Beyond worst-case analysis for joins with minesweeper

Abstract

We describe a new algorithm, Minesweeper, that is able to satisfy stronger runtime guarantees than previous join algorithms (colloquially ``beyond worst-case'' guarantees) for data in indexed search trees. Our first contribution is developing a framework to measure this stronger notion of complexity, which we call "certificate complexity," that extends notions of Barbay et al. and Demaine et al.; a certificate is a set of propositional formulae that certifies that the output is correct. This notion captures a natural class of join algorithms. In addition, the certificate allows us to define a strictly stronger notion of runtime complexity than traditional worst-case guarantees. Our second contribution is to develop a dichotomy theorem for the certificate-based notion of complexity.
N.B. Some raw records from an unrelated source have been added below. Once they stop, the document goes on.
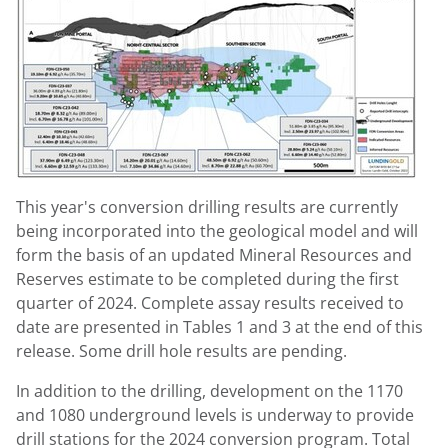
This year's conversion drilling results are currently
being incorporated into the geological model and will
form the basis of an updated Mineral Resources and
Reserves estimate to be completed during the first
quarter of 2024. Complete assay results received to
date are presented in Tables 1 and 3 at the end of this
release. Some drill hole results are pending.
In addition to the drilling, development on the 1170
and 1080 underground levels is underway to provide
drill stations for the 2024 conversion program. Total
Roughly, we show that Minesweeper evaluates $\beta$-acyclic queries in time linear in the certificate plus the output size, while for any $\beta$-cyclic query, there is some instance that takes superlinear time in the certificate (and for which the output is no larger than the certificate size). We also extend our certificate-complexity analysis to queries with bounded treewidth and the triangle query. We present empirical results that certificates can be much smaller than the input size, which suggests that ideas in minesweeper might lead to faster algorithms in practice.